Step #9: Ask for help.

If you’re having a difficult time meeting your financial obligations, consult with a CPA. He or she may be able to help you establish a budget, consolidate your debt, determine your eligibility for certain loans, and devise a repayment plan that is realistic. Another alternative is to contact a nonprofit consumer credit counseling service. If your debt is too high for you to handle on your own, contact the Consumer Credit Counseling Service (800.388.2227), a nonprofit organization that educates and counsels people on the use of credit.

Step #10: Start saving.

Once you have paid off your debt, you can begin to establish a secure financial future by following one simple rule: Pay yourself first. CPAs recommend that you build a financial safety net by saving three to six months worth of living expenses.
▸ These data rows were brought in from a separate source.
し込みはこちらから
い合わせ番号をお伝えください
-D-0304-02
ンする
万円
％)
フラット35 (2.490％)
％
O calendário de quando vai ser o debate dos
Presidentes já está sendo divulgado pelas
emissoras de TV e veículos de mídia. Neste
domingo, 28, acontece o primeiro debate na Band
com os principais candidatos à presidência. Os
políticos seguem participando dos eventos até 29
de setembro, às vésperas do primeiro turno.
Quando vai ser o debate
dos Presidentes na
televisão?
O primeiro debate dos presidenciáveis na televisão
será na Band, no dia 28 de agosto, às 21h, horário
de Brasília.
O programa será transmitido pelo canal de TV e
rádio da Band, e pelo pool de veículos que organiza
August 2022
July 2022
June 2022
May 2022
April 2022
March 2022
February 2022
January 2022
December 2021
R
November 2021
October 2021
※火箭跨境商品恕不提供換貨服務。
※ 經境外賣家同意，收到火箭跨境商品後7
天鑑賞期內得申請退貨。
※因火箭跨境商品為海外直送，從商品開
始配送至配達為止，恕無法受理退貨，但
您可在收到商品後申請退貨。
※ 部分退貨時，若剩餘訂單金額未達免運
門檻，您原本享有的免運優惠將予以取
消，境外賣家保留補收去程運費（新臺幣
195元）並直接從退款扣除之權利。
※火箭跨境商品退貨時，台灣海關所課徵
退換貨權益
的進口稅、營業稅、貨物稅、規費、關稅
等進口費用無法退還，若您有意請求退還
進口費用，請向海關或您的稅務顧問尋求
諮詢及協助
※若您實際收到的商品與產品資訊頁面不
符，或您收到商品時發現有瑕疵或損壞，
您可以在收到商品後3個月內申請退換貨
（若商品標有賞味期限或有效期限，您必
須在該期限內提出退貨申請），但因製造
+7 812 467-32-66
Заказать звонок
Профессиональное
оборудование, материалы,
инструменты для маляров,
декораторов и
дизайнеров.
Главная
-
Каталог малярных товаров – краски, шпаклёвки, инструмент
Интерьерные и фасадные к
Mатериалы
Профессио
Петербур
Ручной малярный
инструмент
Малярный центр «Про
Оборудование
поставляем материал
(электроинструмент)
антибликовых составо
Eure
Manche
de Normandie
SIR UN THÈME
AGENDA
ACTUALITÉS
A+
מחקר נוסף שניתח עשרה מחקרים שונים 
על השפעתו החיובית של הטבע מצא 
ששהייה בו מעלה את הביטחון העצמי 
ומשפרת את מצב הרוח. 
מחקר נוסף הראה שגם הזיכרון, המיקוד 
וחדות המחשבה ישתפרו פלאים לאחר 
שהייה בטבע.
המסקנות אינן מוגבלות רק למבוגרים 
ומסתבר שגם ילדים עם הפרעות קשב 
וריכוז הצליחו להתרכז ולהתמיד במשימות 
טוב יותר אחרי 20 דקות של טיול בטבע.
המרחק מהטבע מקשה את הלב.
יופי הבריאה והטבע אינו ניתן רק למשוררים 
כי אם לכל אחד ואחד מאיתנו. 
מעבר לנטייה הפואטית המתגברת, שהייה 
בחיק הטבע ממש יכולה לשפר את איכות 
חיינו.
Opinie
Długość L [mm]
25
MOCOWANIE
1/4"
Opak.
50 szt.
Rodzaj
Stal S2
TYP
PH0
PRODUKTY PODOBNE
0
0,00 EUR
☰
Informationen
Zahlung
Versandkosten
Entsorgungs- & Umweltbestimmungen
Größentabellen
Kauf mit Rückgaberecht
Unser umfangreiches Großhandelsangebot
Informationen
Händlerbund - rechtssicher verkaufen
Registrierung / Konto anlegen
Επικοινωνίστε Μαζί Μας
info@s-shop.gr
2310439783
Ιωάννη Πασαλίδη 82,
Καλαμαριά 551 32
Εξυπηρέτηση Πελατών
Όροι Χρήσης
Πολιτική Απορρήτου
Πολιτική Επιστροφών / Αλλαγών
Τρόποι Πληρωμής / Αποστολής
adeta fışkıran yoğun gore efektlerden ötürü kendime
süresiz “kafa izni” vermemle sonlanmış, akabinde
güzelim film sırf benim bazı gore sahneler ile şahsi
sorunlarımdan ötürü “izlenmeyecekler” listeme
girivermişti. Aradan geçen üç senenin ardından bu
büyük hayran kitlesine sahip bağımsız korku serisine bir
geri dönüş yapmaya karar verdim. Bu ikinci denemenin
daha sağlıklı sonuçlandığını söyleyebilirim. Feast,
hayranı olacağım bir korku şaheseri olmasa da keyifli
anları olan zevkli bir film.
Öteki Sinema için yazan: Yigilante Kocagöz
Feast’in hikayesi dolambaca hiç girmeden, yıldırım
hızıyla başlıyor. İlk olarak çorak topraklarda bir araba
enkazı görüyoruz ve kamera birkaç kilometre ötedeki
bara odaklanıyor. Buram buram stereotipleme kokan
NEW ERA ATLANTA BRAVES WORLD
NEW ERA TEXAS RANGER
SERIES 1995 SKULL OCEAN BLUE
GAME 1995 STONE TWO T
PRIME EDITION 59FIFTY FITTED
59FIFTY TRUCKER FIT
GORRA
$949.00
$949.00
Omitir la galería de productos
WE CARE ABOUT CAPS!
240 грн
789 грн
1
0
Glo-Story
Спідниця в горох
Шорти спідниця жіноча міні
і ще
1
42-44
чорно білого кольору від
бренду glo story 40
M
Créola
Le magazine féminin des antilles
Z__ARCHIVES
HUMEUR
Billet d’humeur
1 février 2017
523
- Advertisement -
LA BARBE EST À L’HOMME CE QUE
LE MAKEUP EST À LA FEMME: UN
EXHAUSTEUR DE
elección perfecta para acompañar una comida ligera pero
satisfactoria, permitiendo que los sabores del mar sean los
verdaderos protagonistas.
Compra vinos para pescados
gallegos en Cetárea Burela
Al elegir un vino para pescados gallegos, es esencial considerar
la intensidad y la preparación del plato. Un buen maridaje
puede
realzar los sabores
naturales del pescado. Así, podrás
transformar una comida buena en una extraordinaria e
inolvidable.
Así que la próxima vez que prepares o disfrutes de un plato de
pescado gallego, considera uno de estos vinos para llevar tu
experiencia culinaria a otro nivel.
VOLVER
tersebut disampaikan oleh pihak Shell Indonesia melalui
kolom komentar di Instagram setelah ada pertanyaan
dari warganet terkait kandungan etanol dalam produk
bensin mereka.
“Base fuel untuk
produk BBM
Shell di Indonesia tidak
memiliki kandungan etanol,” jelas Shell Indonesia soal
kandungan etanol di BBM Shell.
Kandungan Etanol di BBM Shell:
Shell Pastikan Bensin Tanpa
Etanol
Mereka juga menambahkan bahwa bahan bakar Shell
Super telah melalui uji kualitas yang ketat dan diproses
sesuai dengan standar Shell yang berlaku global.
This way you don’t have to resort to using your credit card for unanticipated expenses.

Once you’ve established an emergency fund, you can begin to save toward your financial goals.

Payroll deduction plans that automatically direct money from your paycheck to a savings or money market account or even a retirement plan are a great way to get started. What you don’t see, you don’t spend.

More information

Visit the Texas Society of CPAs’ consumer Web site, www.ValueYourMoney.org, for more tips on getting out of debt and staying out.

It takes time and hard work to pay off credit card debt, but it’s worth it in the end. Those moments of dreading trips to the mailbox and screening your calls will become distant

memories, and you’ll be sailing on the Sea of Financial Bliss instead of worrying about capsizing into that tidal wave of debt.